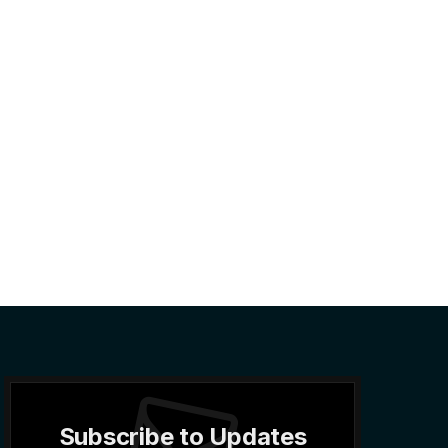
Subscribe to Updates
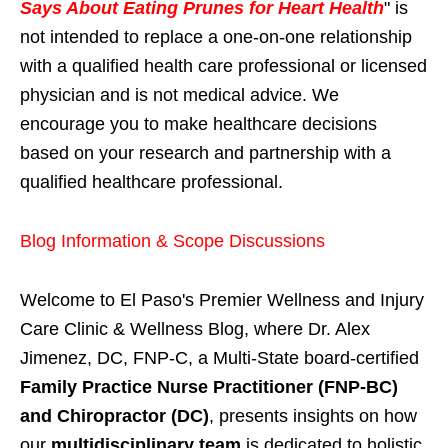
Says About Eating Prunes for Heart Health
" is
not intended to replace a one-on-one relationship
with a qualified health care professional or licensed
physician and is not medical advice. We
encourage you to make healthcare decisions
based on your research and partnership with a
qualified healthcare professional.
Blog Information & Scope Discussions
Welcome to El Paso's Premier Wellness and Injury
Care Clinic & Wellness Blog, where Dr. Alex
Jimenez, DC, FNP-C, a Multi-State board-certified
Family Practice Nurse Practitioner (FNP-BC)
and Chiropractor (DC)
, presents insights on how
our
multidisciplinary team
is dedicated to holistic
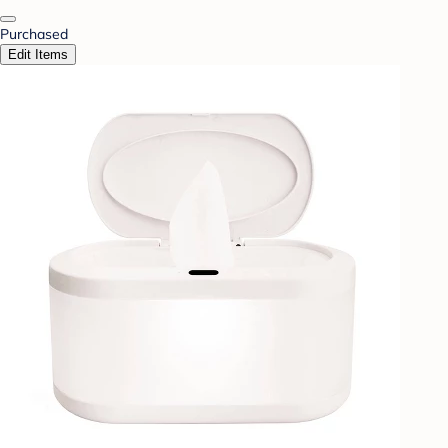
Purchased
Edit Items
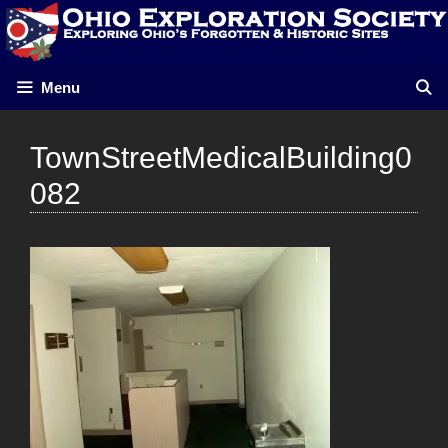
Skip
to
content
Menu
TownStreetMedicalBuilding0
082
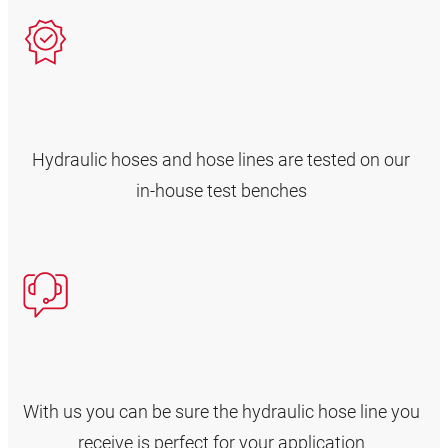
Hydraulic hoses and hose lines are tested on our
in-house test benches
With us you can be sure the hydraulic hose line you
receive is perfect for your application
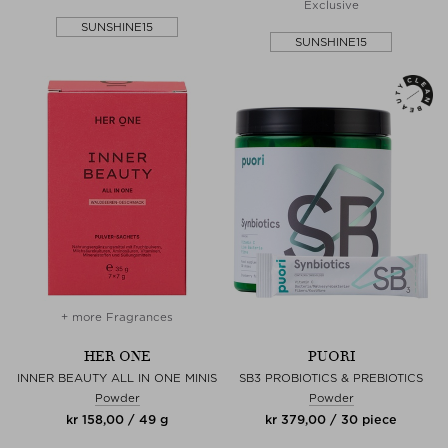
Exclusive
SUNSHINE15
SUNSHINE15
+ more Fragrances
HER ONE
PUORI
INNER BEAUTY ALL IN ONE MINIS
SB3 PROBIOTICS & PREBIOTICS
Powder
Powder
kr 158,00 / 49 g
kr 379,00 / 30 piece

:::::

* **Required action**: In the listing above, how many lines contain the string "Wellness"? State the number and stop.

* **Solution to this problem**: 2